> Dataset content

[Start of Attachment]

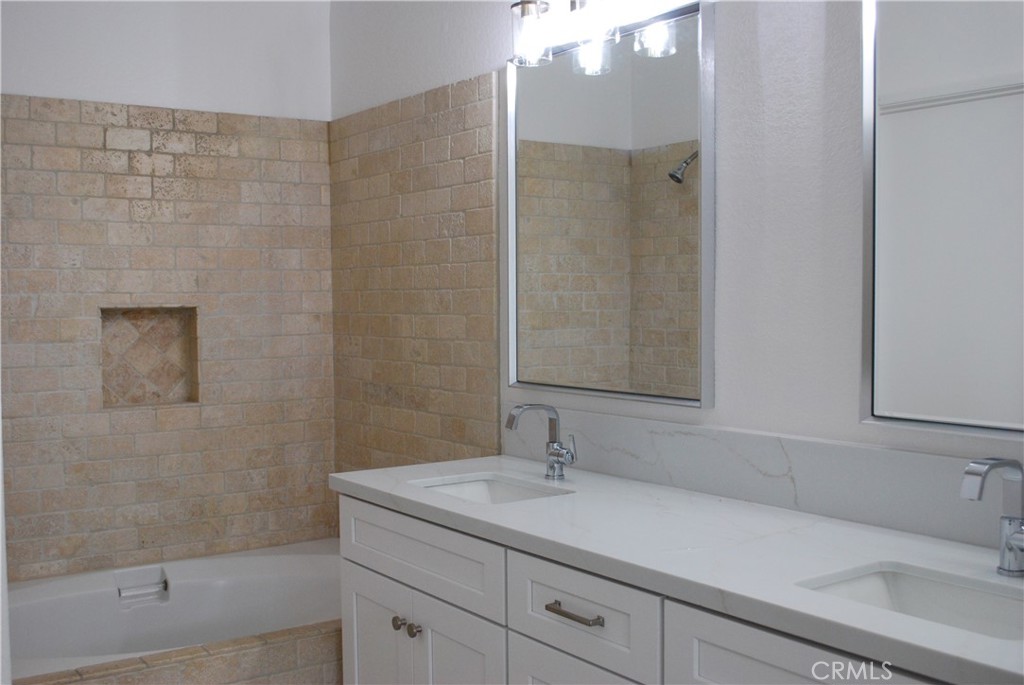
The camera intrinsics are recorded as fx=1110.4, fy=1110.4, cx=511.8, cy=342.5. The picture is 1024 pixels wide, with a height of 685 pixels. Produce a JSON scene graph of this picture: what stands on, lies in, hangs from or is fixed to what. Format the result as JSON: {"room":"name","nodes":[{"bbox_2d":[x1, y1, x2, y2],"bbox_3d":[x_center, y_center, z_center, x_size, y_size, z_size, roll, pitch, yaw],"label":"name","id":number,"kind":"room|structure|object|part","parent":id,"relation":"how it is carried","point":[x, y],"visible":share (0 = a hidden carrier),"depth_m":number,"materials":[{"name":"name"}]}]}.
{"room":"bathroom","nodes":[
{"label":"bathroom","id":0,"kind":"room"},
{"bbox_2d":[0,0,335,581],"bbox_3d":[-1.370,-0.059,3.454,1.766,2.497,0.123,-2,3,-35],"label":"back wall","id":1,"kind":"structure","parent":0,"point":[17,80],"depth_m":3.55,"materials":[{"name":"tile"}]},
{"bbox_2d":[100,306,198,407],"bbox_3d":[-1.177,0.045,3.562,0.318,0.324,0.098,-2,3,-35],"label":"wall niche","id":2,"kind":"object","parent":1,"relation":"in","point":[165,388],"visible":0.78,"depth_m":3.60,"materials":[{"name":"tile"}]},
{"bbox_2d":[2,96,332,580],"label":"wall tile","id":3,"kind":"object","parent":1,"relation":"attached to","point":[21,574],"visible":0.87,"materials":[{"name":"beige tile"}]},
{"bbox_2d":[328,0,1023,528],"bbox_3d":[0.543,-0.033,2.309,0.111,2.462,4.091,-2,3,-35],"label":"right wall","id":4,"kind":"structure","parent":0,"point":[726,254],"depth_m":2.27,"materials":[{"name":"white paint"}]},
{"bbox_2d":[328,74,500,482],"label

[End of Attachment]

> Work required
Reproduce each line of the records exactly, and omit every picture.

> Output below
The camera intrinsics are recorded as fx=1110.4, fy=1110.4, cx=511.8, cy=342.5. The picture is 1024 pixels wide, with a height of 685 pixels. Produce a JSON scene graph of this picture: what stands on, lies in, hangs from or is fixed to what. Format the result as JSON: {"room":"name","nodes":[{"bbox_2d":[x1, y1, x2, y2],"bbox_3d":[x_center, y_center, z_center, x_size, y_size, z_size, roll, pitch, yaw],"label":"name","id":number,"kind":"room|structure|object|part","parent":id,"relation":"how it is carried","point":[x, y],"visible":share (0 = a hidden carrier),"depth_m":number,"materials":[{"name":"name"}]}]}.
{"room":"bathroom","nodes":[
{"label":"bathroom","id":0,"kind":"room"},
{"bbox_2d":[0,0,335,581],"bbox_3d":[-1.370,-0.059,3.454,1.766,2.497,0.123,-2,3,-35],"label":"back wall","id":1,"kind":"structure","parent":0,"point":[17,80],"depth_m":3.55,"materials":[{"name":"tile"}]},
{"bbox_2d":[100,306,198,407],"bbox_3d":[-1.177,0.045,3.562,0.318,0.324,0.098,-2,3,-35],"label":"wall niche","id":2,"kind":"object","parent":1,"relation":"in","point":[165,388],"visible":0.78,"depth_m":3.60,"materials":[{"name":"tile"}]},
{"bbox_2d":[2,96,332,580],"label":"wall tile","id":3,"kind":"object","parent":1,"relation":"attached to","point":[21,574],"visible":0.87,"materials":[{"name":"beige tile"}]},
{"bbox_2d":[328,0,1023,528],"bbox_3d":[0.543,-0.033,2.309,0.111,2.462,4.091,-2,3,-35],"label":"right wall","id":4,"kind":"structure","parent":0,"point":[726,254],"depth_m":2.27,"materials":[{"name":"white paint"}]},
{"bbox_2d":[328,74,500,482],"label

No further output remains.